Reliance on one crop source or country presents supply challenges, as droughts, crop failures, or sudden regulatory moves can disrupt chains overnight. We keep close data logs on supplier farms, track annual climate patterns, and split purchasing across regions to reduce the likelihood of single-point failure. Keeping raw stock buffers adds cost, but proven benefit comes during unexpected events like border delays, plant shutdowns, or price spikes in commodity futures. Real-world disruptions hit every manufacturer, but our close ties to growers and local processors help us communicate in real time, adapt logistics, and re-balance output across plant shifts without abandoning quality controls or driving up customer prices.
Reverse logistics—returning or recycling off-grade or short-dated batches—also shapes how reliably customers can scale up or change product lines with confidence. Over-building cleaning-in-place cycles for filling machinery, with residue and allergen tracking built in, prevents problems for sensitive end-markets. Where some competitors cut corners or quietly pass off out-of-spec stock to third-party blenders, direct-from-source manufacturing lets us vet and, if necessary, cold-process or downgrade batches that don’t fit top-tier requirements.
Shipping conditions matter as much as what goes into each bottle or bag. Our logistics divisions select routes and storage conditions to prevent high heat, moisture ingress, or exposure to odors from unrelated goods. Data loggers in shipping containers now track temperature, vibration, and humidity—identifying subtle risks that, in past years, only became obvious when end-users complained about caking or color shift. With feedback loops between logistics and production, packaging types change as shipping realities or buyer storage needs shift, from vacuum-sealed drums to foil-lined valve bags.
Quality does not just mean high-purity numbers on a lab report. It means product that gives consistent behavior, minimizes downtime, and allows fast adaptation to innovation cycles. Works as promised in dry blends, wet suspensions, or pressurized injectable formats. Fielding daily calls from customers about shipment timing or technical support keeps the feedback channel open and builds the trust that keeps brands and bulk buyers working directly with a manufacturer rather than looking for low-cost substitutes through trading platforms.
Refining, drying, and blending never stand still. Even small process tweaks—shifting crystallization temperature, extending deodorization time, altering bead size—respond directly to user feedback or seasonal shifts in rapeseed crop quality. Our teams train together on problem-solving, share near-miss reports daily, and rely on open shop-floor communication to resolve unexpected quality issues before they become systemic.
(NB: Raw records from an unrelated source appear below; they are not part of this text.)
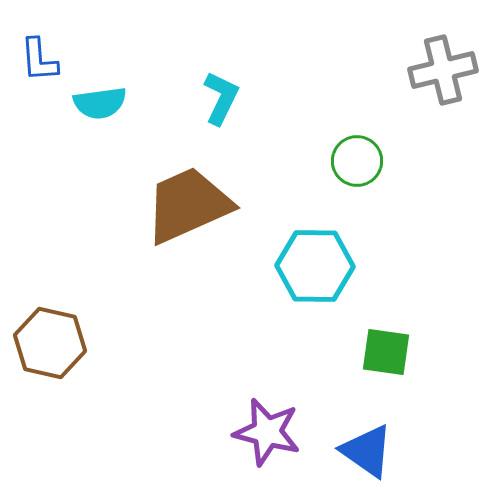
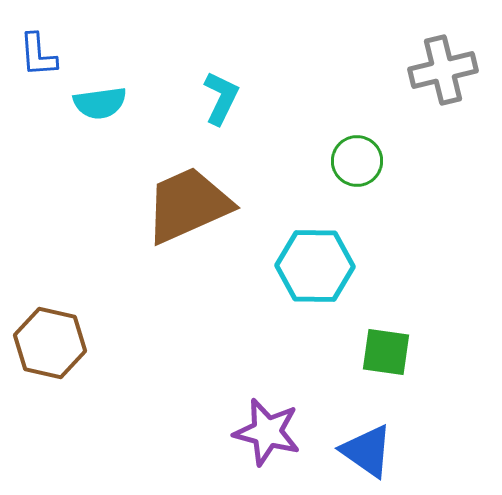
blue L-shape: moved 1 px left, 5 px up
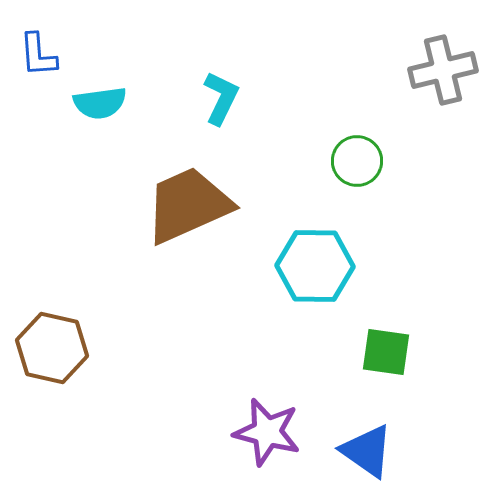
brown hexagon: moved 2 px right, 5 px down
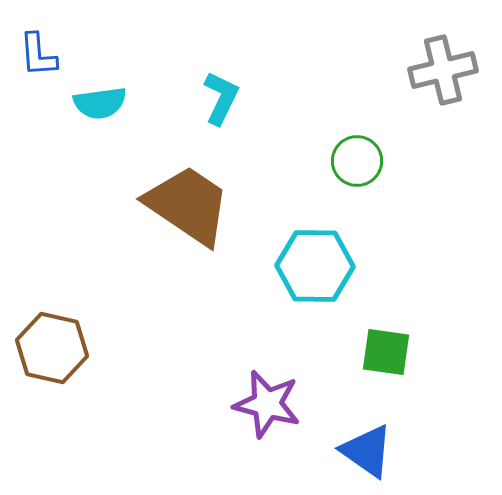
brown trapezoid: rotated 58 degrees clockwise
purple star: moved 28 px up
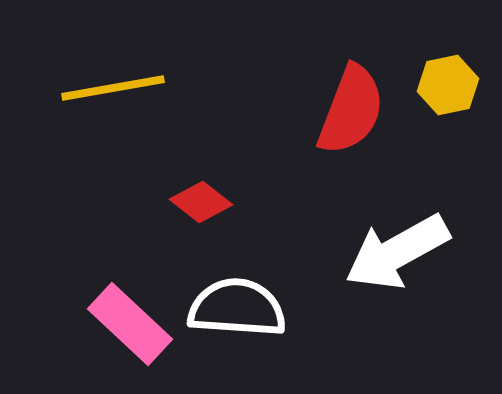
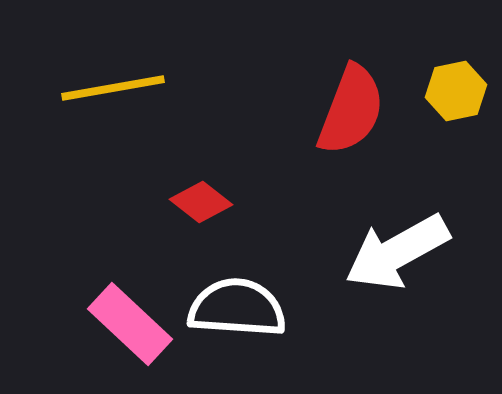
yellow hexagon: moved 8 px right, 6 px down
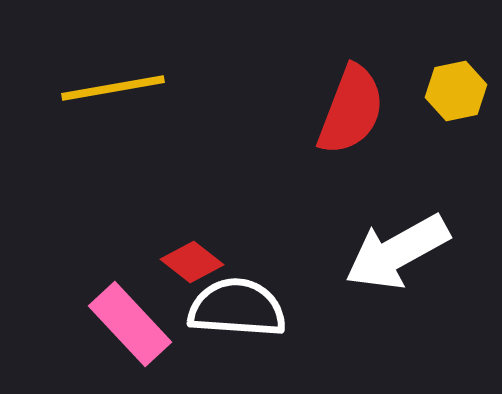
red diamond: moved 9 px left, 60 px down
pink rectangle: rotated 4 degrees clockwise
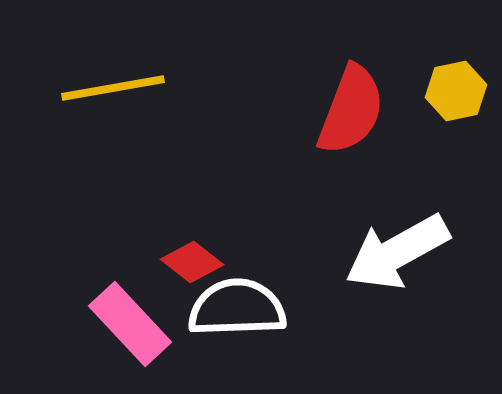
white semicircle: rotated 6 degrees counterclockwise
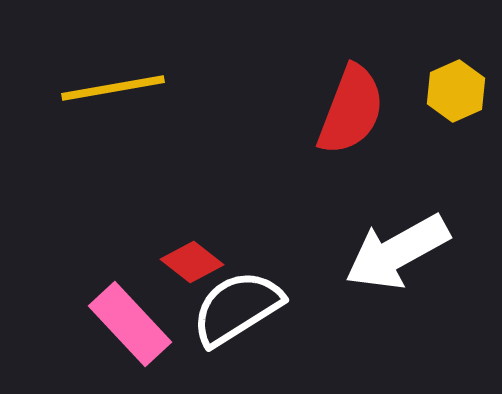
yellow hexagon: rotated 12 degrees counterclockwise
white semicircle: rotated 30 degrees counterclockwise
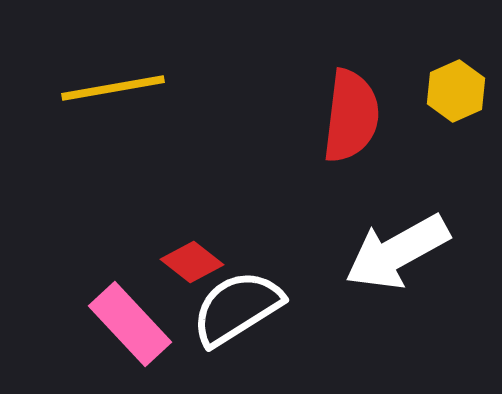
red semicircle: moved 6 px down; rotated 14 degrees counterclockwise
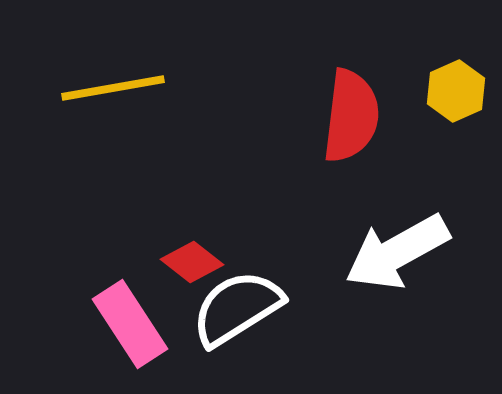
pink rectangle: rotated 10 degrees clockwise
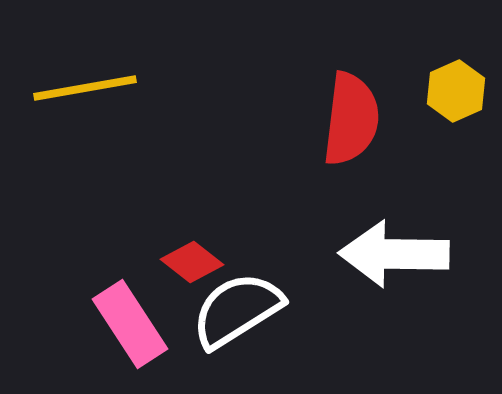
yellow line: moved 28 px left
red semicircle: moved 3 px down
white arrow: moved 3 px left, 2 px down; rotated 30 degrees clockwise
white semicircle: moved 2 px down
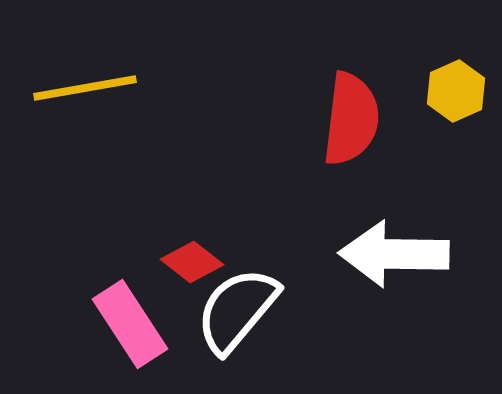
white semicircle: rotated 18 degrees counterclockwise
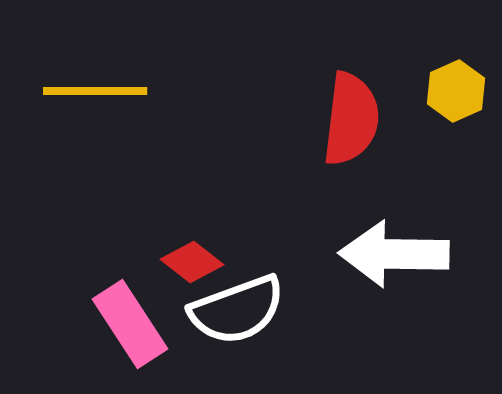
yellow line: moved 10 px right, 3 px down; rotated 10 degrees clockwise
white semicircle: rotated 150 degrees counterclockwise
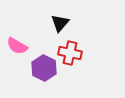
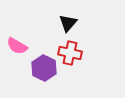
black triangle: moved 8 px right
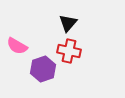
red cross: moved 1 px left, 2 px up
purple hexagon: moved 1 px left, 1 px down; rotated 15 degrees clockwise
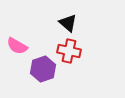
black triangle: rotated 30 degrees counterclockwise
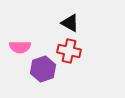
black triangle: moved 2 px right; rotated 12 degrees counterclockwise
pink semicircle: moved 3 px right, 1 px down; rotated 30 degrees counterclockwise
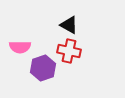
black triangle: moved 1 px left, 2 px down
purple hexagon: moved 1 px up
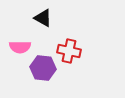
black triangle: moved 26 px left, 7 px up
purple hexagon: rotated 25 degrees clockwise
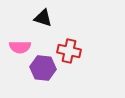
black triangle: rotated 12 degrees counterclockwise
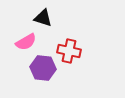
pink semicircle: moved 6 px right, 5 px up; rotated 30 degrees counterclockwise
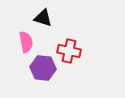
pink semicircle: rotated 70 degrees counterclockwise
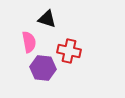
black triangle: moved 4 px right, 1 px down
pink semicircle: moved 3 px right
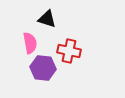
pink semicircle: moved 1 px right, 1 px down
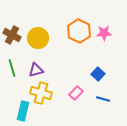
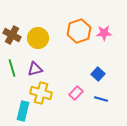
orange hexagon: rotated 15 degrees clockwise
purple triangle: moved 1 px left, 1 px up
blue line: moved 2 px left
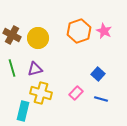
pink star: moved 2 px up; rotated 28 degrees clockwise
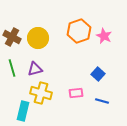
pink star: moved 5 px down
brown cross: moved 2 px down
pink rectangle: rotated 40 degrees clockwise
blue line: moved 1 px right, 2 px down
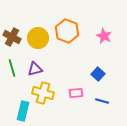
orange hexagon: moved 12 px left; rotated 20 degrees counterclockwise
yellow cross: moved 2 px right
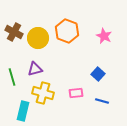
brown cross: moved 2 px right, 5 px up
green line: moved 9 px down
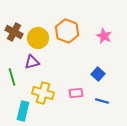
purple triangle: moved 3 px left, 7 px up
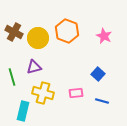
purple triangle: moved 2 px right, 5 px down
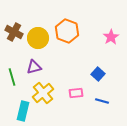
pink star: moved 7 px right, 1 px down; rotated 14 degrees clockwise
yellow cross: rotated 35 degrees clockwise
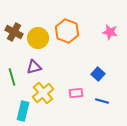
pink star: moved 1 px left, 5 px up; rotated 28 degrees counterclockwise
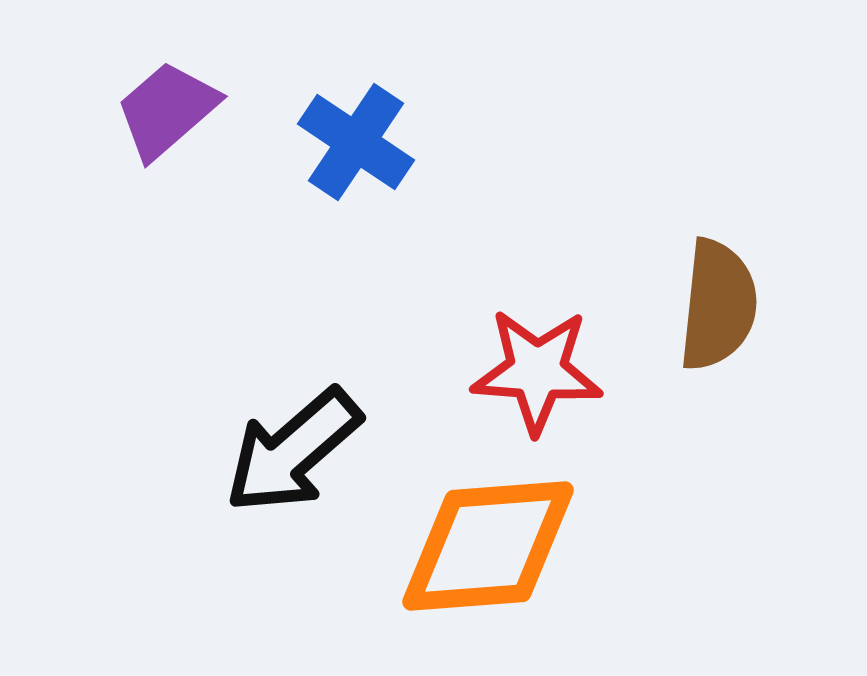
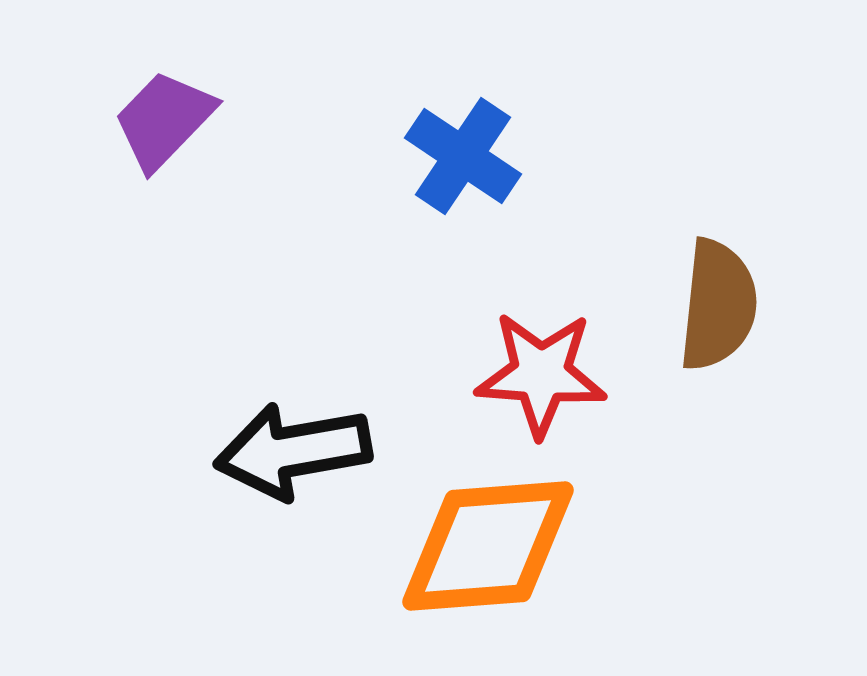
purple trapezoid: moved 3 px left, 10 px down; rotated 5 degrees counterclockwise
blue cross: moved 107 px right, 14 px down
red star: moved 4 px right, 3 px down
black arrow: rotated 31 degrees clockwise
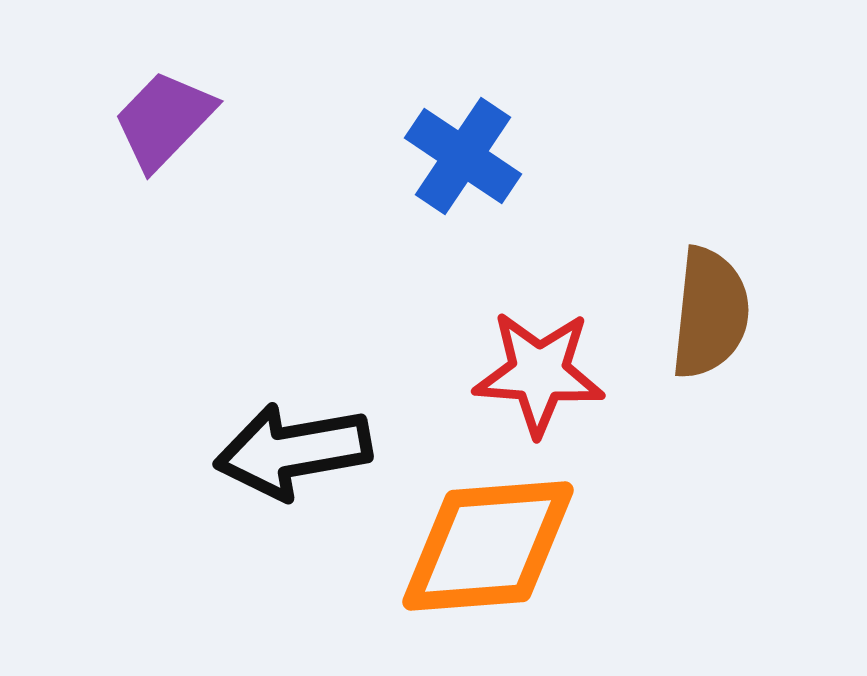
brown semicircle: moved 8 px left, 8 px down
red star: moved 2 px left, 1 px up
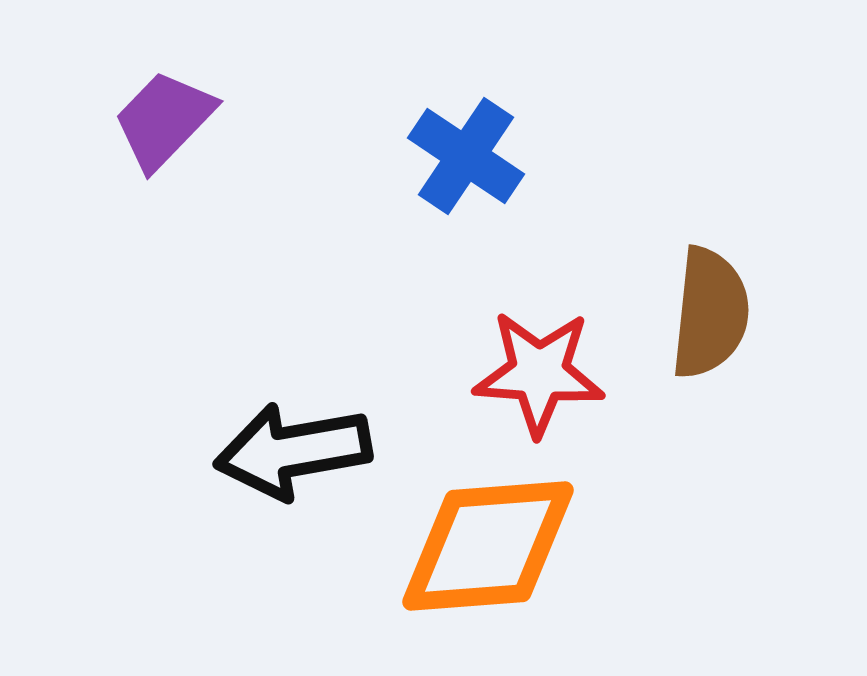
blue cross: moved 3 px right
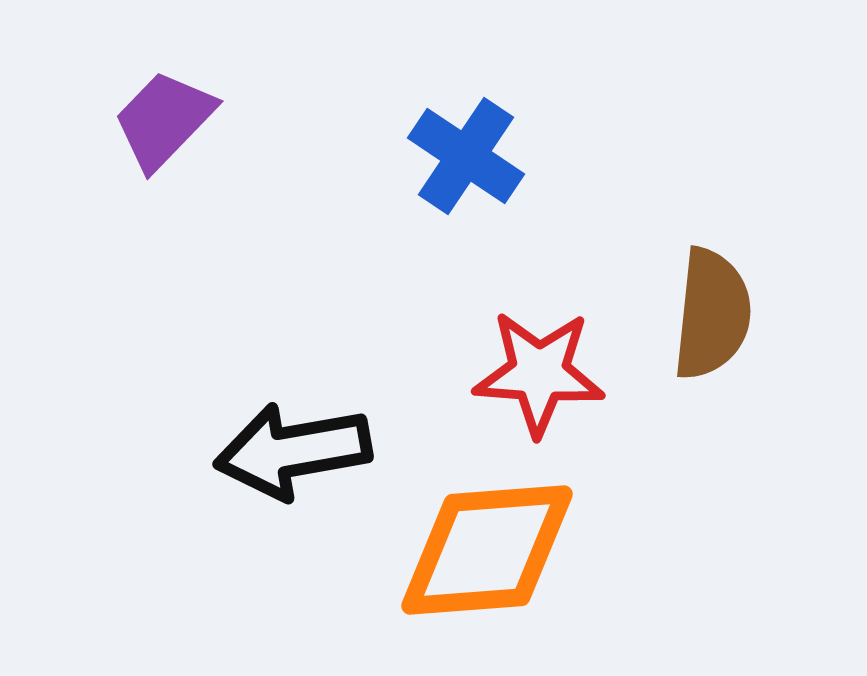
brown semicircle: moved 2 px right, 1 px down
orange diamond: moved 1 px left, 4 px down
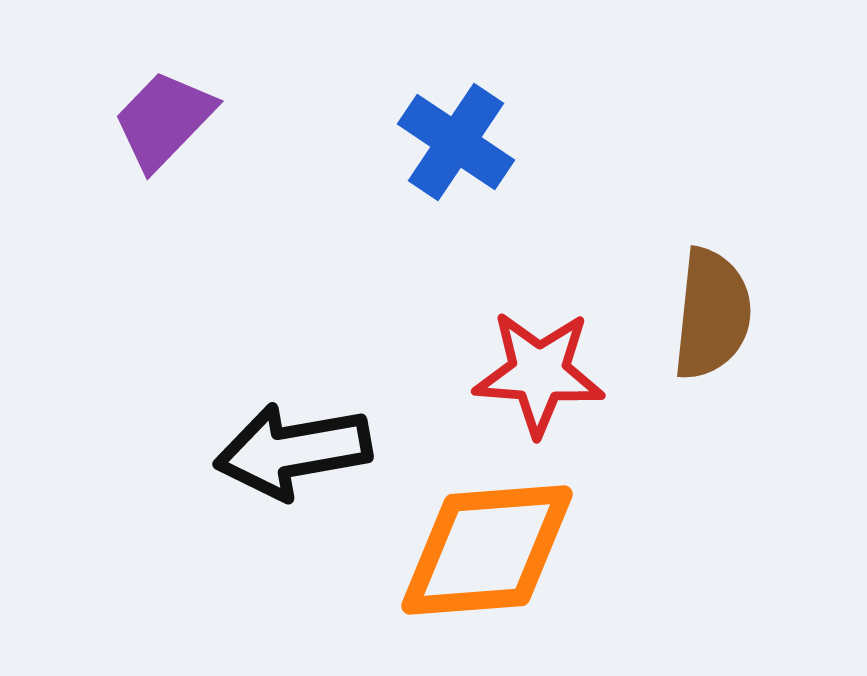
blue cross: moved 10 px left, 14 px up
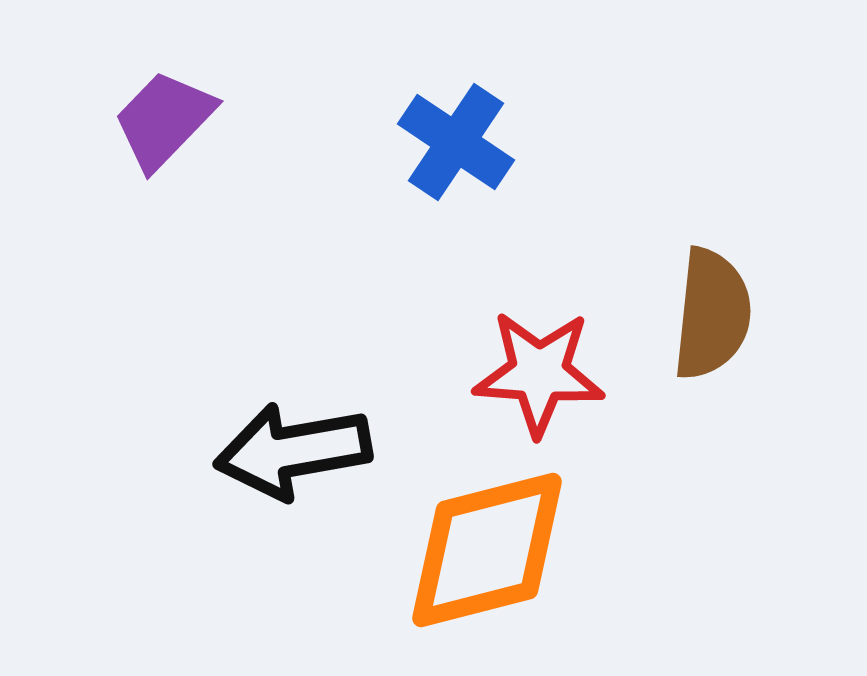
orange diamond: rotated 10 degrees counterclockwise
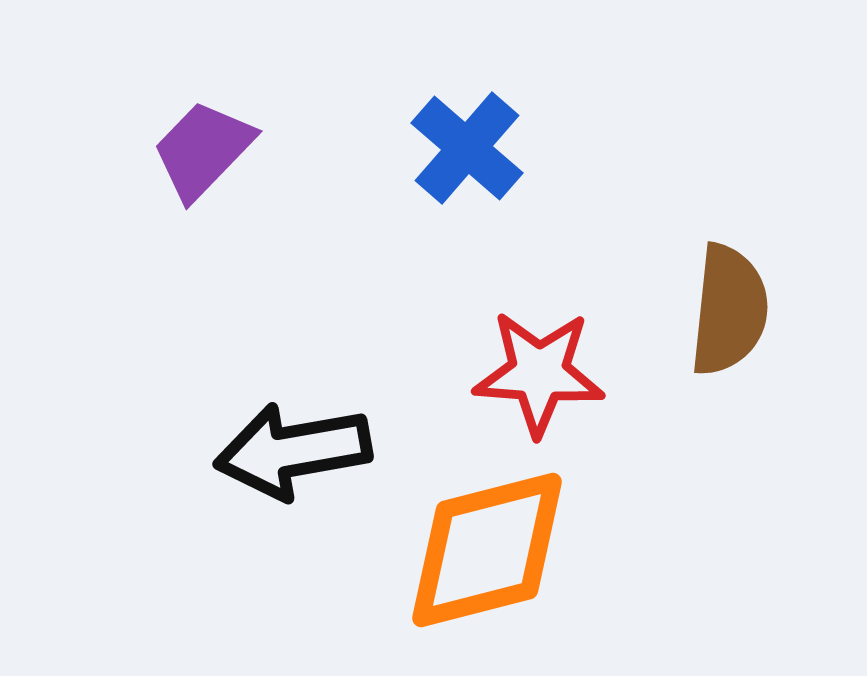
purple trapezoid: moved 39 px right, 30 px down
blue cross: moved 11 px right, 6 px down; rotated 7 degrees clockwise
brown semicircle: moved 17 px right, 4 px up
New process equipment or analytical methods—such as inline NIR moisture meters or advanced molecular sieves—start in pilot runs before scaling, with real risk-benefit reviews included from both ops and commercial divisions.
As demand for phytosterol from plant sources keeps rising—not just for fortified foods but for preventive health measures, pharmaceutical reformulation, and clean-label personal care—the ability to trace, adapt, and reliably supply high-specification rapeseed sterol defines who leads and who loses ground in this evolving market. Delivering not just specification sheets but real partnership means addressing practical problems—supply reliability, allergen and contaminant safety, process adaptability, and compliance transparency—every single day, batch by batch.